I deserve a fine scolding for my long delay in writing; in large measure, it was due to indolence. I am not satisfied with myself! What makes me so lazy and restless? I do not understand it. I am not definitely sick, but at the same time I am far from well. I am dull, weary and uneasy; nonsense—hypochondria—there! I must seize hold of myself; it is work that I need—work that my heart is in. And now comes my stupidity; because I cannot work at that which I would, I turn with distaste from all other forms of toil. That is weakness, I know. But I could stand a whole avalanche of work better than these unbearable trivialities with which my time is filled.
[1] To Mevrouw Abendanon.
XXVIII
November 29, 1901.[1]
I fear that it made you both sad to read my last letter, and it will certainly please you now to learn that though there is no change in outward conditions, there is a change in us. It is no longer night in our souls; a great calm has descended upon us. And through darkness and mist we see the splendid light break, which beckons us with friendly hands. It is the light of our ideal! We know now that we shall never be able to cease from striving; it has grown to be part of our being—of our very existence. It is not only today or yesterday that we have felt and lived for our cause! We should have to be given new hearts, new brains, and new blood would have to be put into our veins before it would be possible for us to live for anything else.
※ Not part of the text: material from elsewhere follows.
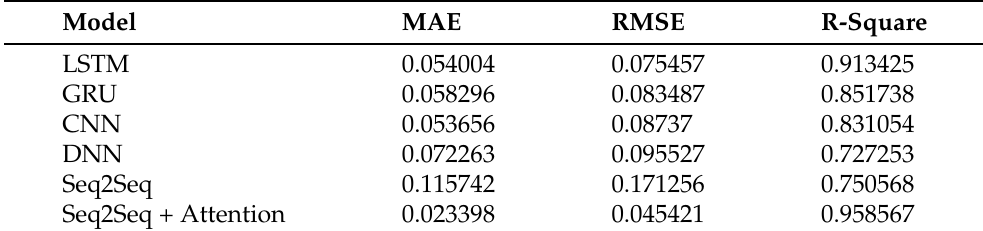
Table 1. Prediction evaluations.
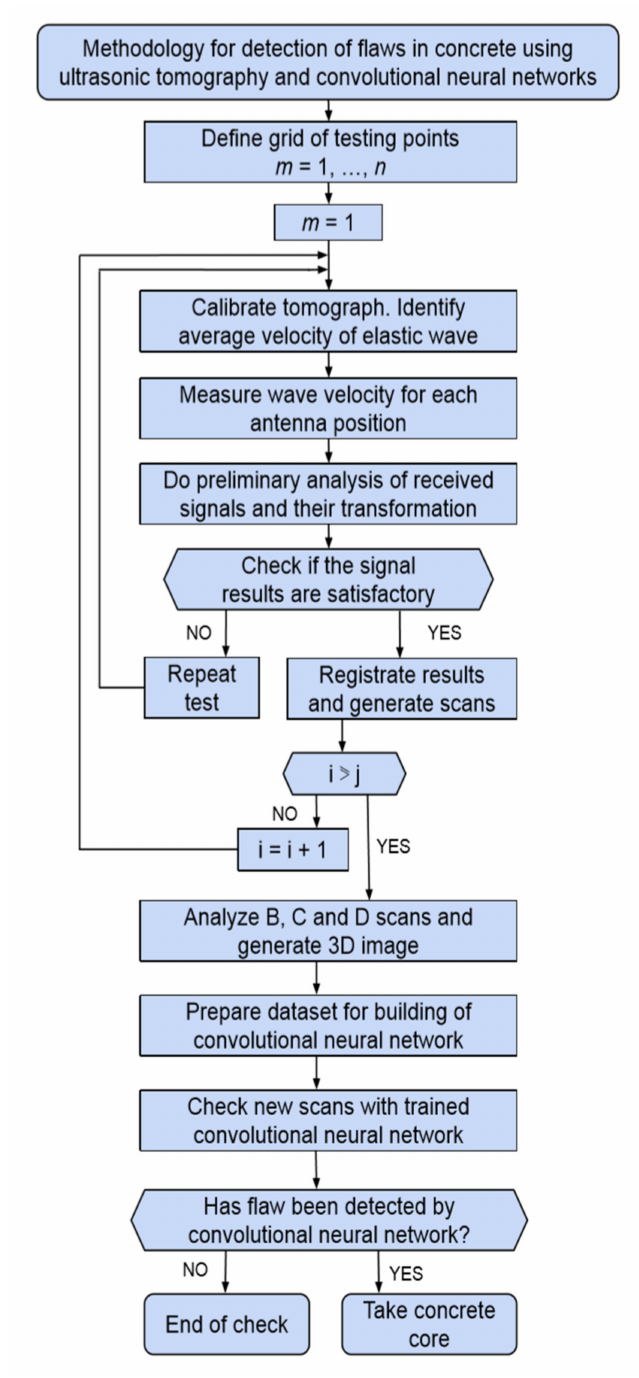
Figure 4. Flowchart presenting methodology for detecting flaws in concrete elements using ultrasonic tomography and convolutional neural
I have thought and experienced all that you wrote me. Long ago, in the very beginning of our close association, I said many times to the sisters, I begged and implored them, to tear themselves loose from me, and not to allow themselves to depend so wholly upon me.
For who am I, presumptuous fool, to calmly lead and allow my little sisters to follow me? I am going on strange unknown ways, which will lead toward heaven, but must first take me down into hell. This last, much more easily than the first. Hell is near, and the way to it is lighted: but heaven is so far off and difficult to find.